Le pragmatisme de Dewey rencontre bien des échos dans la philosophie, l’esthétique et la sociologie contemporaines. Sa conception de l’agir social a, comme le rappelle Jean-Pierre Cometti, des affinités avec les idées de Wittgenstein, elle éclaire celles des grands sociologues pragmatistes comme Veblen et Mead, des anthropologues comme Malinovski et Sapir, et a inspiré l’ethnométhodologie, la philosophie du droit et de nombreux courants d’esthétique, ainsi que – chose moins connue en France – l’épistémologie et la logique de la révision des croyances d’auteurs comme Isaac Levi, l’un de ses successeurs à la Columbia University. Dewey a tout pour devenir un classique contemporain.
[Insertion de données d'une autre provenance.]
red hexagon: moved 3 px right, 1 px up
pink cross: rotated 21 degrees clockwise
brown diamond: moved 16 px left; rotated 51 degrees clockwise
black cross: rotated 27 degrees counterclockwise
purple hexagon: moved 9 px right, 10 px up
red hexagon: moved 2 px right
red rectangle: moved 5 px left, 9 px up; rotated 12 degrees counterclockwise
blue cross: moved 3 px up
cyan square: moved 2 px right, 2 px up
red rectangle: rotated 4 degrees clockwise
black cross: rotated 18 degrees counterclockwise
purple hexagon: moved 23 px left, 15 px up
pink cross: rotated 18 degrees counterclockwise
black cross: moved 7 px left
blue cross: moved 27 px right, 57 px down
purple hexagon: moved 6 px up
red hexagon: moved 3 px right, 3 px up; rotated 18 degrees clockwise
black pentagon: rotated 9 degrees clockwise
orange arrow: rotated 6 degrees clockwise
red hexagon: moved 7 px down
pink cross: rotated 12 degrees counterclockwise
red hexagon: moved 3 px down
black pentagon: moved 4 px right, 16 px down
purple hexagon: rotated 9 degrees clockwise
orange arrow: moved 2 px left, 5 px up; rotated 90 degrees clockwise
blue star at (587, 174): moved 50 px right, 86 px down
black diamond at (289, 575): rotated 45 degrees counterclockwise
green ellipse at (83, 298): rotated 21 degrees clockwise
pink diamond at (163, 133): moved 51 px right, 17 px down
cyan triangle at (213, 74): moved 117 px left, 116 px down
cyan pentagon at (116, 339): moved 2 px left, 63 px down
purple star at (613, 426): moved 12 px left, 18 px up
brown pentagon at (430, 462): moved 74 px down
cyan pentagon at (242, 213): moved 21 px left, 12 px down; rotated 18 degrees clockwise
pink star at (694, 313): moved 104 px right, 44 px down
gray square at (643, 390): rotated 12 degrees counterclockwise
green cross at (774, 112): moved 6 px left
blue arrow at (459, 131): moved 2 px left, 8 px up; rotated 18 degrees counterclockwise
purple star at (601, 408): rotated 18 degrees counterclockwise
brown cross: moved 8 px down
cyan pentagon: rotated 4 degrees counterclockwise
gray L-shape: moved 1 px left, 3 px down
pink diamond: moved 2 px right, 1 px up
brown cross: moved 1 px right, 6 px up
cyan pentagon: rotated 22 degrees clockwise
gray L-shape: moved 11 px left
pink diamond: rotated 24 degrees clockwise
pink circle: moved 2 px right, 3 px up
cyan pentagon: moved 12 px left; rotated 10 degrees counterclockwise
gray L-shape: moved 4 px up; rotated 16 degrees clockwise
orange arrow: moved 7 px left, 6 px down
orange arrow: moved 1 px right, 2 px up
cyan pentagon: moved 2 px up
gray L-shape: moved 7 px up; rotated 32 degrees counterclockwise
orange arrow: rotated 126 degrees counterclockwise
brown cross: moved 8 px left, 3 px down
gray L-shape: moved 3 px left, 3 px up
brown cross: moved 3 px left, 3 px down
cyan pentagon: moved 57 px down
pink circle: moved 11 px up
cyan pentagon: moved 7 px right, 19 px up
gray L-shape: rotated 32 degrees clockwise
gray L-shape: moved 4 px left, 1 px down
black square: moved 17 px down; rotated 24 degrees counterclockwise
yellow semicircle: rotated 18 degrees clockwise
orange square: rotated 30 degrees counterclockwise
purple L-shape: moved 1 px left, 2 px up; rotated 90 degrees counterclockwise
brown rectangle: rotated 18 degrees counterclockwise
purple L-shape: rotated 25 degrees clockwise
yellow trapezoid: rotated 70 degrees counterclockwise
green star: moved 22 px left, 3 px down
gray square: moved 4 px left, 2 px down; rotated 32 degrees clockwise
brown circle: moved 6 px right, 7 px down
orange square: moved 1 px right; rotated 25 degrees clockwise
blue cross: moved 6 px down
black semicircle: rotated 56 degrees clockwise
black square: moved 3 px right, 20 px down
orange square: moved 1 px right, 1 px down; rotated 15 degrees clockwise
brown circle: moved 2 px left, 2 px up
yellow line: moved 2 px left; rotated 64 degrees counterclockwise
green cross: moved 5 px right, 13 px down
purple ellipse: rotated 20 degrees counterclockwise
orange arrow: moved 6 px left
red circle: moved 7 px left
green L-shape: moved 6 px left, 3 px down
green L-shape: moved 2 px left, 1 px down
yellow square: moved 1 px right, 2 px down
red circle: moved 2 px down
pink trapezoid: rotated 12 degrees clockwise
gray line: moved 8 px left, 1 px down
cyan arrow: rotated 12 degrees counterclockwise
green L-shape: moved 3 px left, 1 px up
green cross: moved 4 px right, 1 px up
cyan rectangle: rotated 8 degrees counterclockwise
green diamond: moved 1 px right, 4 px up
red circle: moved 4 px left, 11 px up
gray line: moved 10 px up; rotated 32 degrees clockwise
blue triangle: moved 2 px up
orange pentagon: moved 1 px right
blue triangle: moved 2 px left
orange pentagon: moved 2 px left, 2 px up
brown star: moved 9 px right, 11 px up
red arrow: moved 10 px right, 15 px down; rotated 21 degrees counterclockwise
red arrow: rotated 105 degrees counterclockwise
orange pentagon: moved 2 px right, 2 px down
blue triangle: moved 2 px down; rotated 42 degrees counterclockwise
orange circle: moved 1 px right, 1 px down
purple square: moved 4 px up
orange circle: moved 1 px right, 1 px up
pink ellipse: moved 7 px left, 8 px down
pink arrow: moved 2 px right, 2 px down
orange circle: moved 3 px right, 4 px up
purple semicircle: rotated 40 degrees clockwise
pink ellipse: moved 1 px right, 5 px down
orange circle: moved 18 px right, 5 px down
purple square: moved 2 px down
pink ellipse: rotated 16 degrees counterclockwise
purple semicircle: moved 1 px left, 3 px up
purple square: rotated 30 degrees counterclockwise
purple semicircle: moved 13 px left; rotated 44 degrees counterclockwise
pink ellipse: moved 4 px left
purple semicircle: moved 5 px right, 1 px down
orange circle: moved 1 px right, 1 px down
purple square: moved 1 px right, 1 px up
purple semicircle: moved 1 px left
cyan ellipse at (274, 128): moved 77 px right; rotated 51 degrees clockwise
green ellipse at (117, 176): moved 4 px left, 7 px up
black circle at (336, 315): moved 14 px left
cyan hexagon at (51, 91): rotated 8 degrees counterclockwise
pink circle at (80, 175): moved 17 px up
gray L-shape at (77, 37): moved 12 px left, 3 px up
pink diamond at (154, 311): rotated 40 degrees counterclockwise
La devise du pragmatiste a été codifiée par Quine : « Là où ça ne démange pas, il ne faut pas gratter. » Autrement dit : il n’est pas nécessaire de chercher partout des justifications de nos croyances et il ne faut les réviser que si l’on a de bonnes raisons de le faire. Et pourtant n’y a-t-il pas des choses qui devraient nous démanger chez Dewey ? Sa théorie de la réalité comme expérience et comme devenir, même si elle est dénuée de tout finalisme, de tout élan vital et de tout recours à une intuition mystique, a, comme la pensée de James, des échos bergsoniens, ce qui devrait convenir à nombre d’oreilles françaises, mais pas à celles qui ne cèdent pas à ces sirènes. Certes, Dewey, à la différence de Whitehead, nous propose une philosophie résolument antimétaphysique qui est loin des cathédrales spéculatives des philosophies du « processus ». Mais devons-nous pour autant admettre sa conception de la réalité comme produit de l’agir humain ? Peirce, dont le pragmatisme était fondé sur un réalisme métaphysique sans compromis, avait vigoureusement réagi contre Dewey : « Il y a des pédants momifiés qui ne se sont jamais faits à l’idée que l’acte de connaître un objet réel altère celui-ci. Ce sont des spécimens curieux d’humanité, et je suis l’un d’eux. » Sommes-nous tenus d’admettre la conception deweyenne de la vérité comme « assertion garantie » et comme consensus qui plaît tant à Richard Rorty et aux penseurs post-modernes ? Faut-il vraiment adopter comme modèle le savoir pratique de l’ingénieur et rejeter celui de la connaissance théorique abstraite du mathématicien ? L’éducation et la démocratie supposent-elles réellement qu’on abandonne l’idée de connaissance objective et celle de valeurs transcendantes ? Le pragmatisme de Dewey doit encore faire la preuve que le prix du strip-tease théorique qu’il nous propose n’est pas un retour aux écueils du relativisme, de l’instrumentalisme et du fictionnalisme qui sous-tendent bien des formes contemporaines du pragmatisme « vulgaire » (1).
- Selon l’expression de Susan Haack, Manifesto of a Passionate Moderate, Chicago University Press, 1998.